The head of the family, a retired East-End boxer named Frankie “Knuckles” Kray, rules her household with an iron fist inside a chain-mail glove. No stranger to violence, she can be relied upon regularly to engage in some aggro in the Queen Vic, claiming afterwards that it was Leeds fans on the way back from Chelsea. Frankie is 46 and started supporting Man U as long ago as 1993. She is already on her fourth armchair.
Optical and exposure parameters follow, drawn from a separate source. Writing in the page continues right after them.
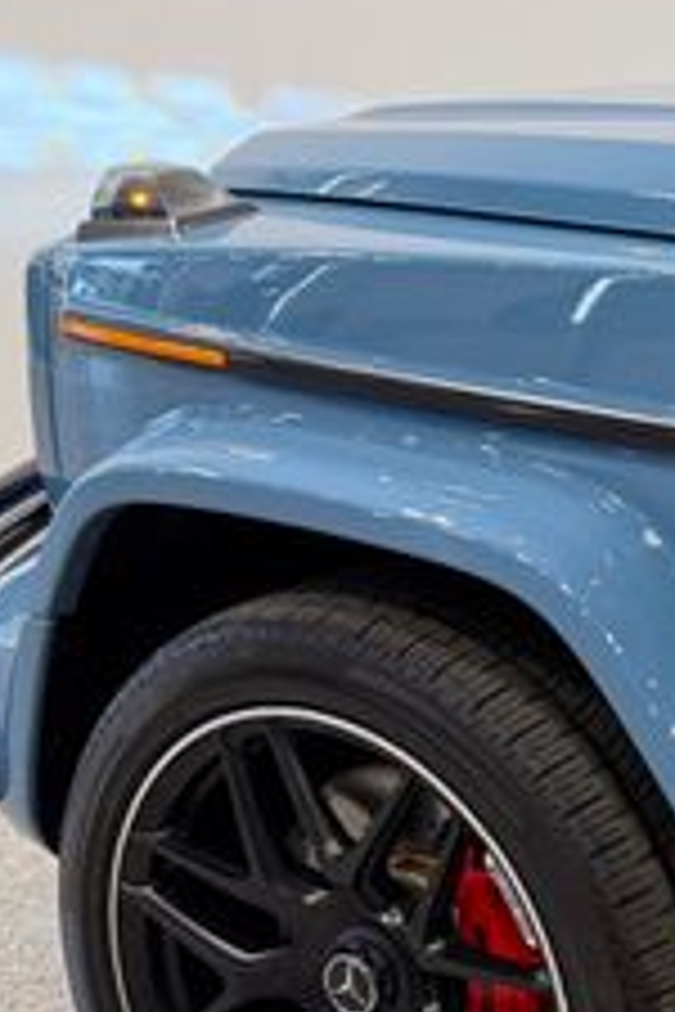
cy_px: 369
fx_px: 1997
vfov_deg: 28.3
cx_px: 1238
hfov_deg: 16.1
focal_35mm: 71
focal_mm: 6.76
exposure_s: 1/133
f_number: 1.78
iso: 50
Her common-law husband, Reg Harris, has also been a Man U fan since 1993, prior to which he had supported Liverpool from afar, only defecting when they “turned rabbish, squire, and stopped winning nuffink.” He is buoyed up in his change of allegiance by the fact that his hero, Zoe Ball, did exactly the same thing in order to revive a flagging career. Reg, who is in the Norwegian prawns import racket, says that supporting Man U has had a similarly positive effect on his own fortunes. He now supplies the executive boxes at the Theatre of Hollow Myths, and names Roy Keane as his least favourite player ever. He has never been to a football match, believing that he needs an up-to-date passport to venture north of Watford.
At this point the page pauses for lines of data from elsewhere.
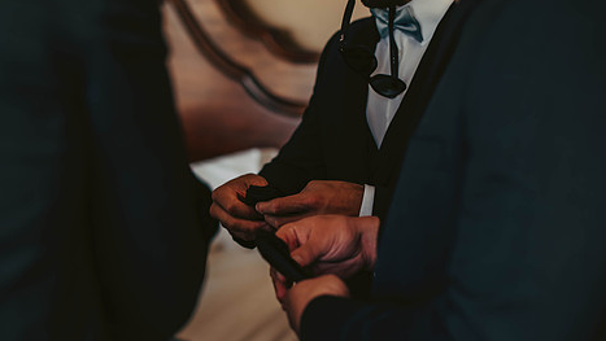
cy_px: 190
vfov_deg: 18.5
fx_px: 1045
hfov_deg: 32.2
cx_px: 236
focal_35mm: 65
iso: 500
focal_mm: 50
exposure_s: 1/160
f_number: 2
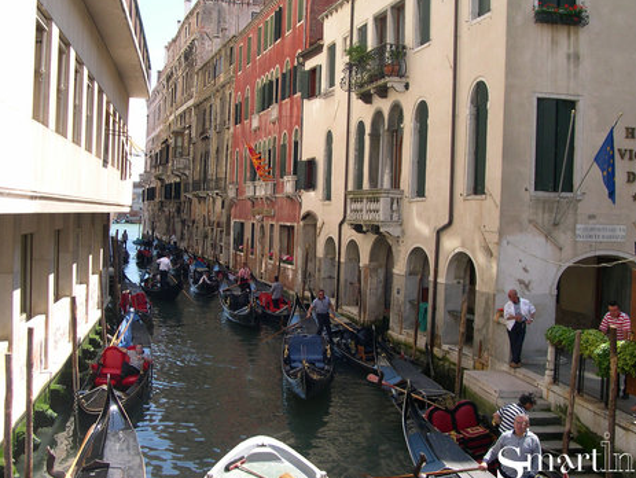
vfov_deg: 35.2
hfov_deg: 45.7
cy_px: 229
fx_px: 754
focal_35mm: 41
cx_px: 297
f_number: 7.6
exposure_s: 1/86.6
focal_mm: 8
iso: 100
There are two children in the Kray/Harris family, Ryan and Eric. The lads were born in 2000 and 2009 respectively (coincidentally, nine months after each of the Pride of Devon‘s two most recent Champions League flukes). Both boys are fiercely proud and lifelong Man U fans who are now seriously considering defecting to Chelsea to avoid being ribbed and tweaked at school. Most of their mates have already switched clubs since Sir Taggart retired, and the lads now find themselves frustrated in their instinctive glory-hunting tendencies and laughed at by the teachers. Despite such ideological doubts, however, both are still forced by their parents to sleep in branded Cantona Kung-Fu pyjamas and, emotionally scarred, have been in touch with the NSPCC twice about this. Ryan, the elder brother, has been force-fed Quorn since he was weaned and is consequently bow-legged and afflicted with boils, wind and close-set eyes.

The BBC are certain that the introduction of this family, with all of its obvious tragicomic potential, is a sure-fire ratings winner. “We expect to consolidate our pre-eminent viewing figures position in London and the Home Counties,” said a Corporation spokesperson, “as well as making inroads in the West Country and Devon/Cornwall. We may even pick up the odd viewer in the North…” he speculated, feverishly, as he checked the JICTAR figures on his iPhone.

Dirty “Den” Watts, erstwhile West Ham supporter, is dead. Twice.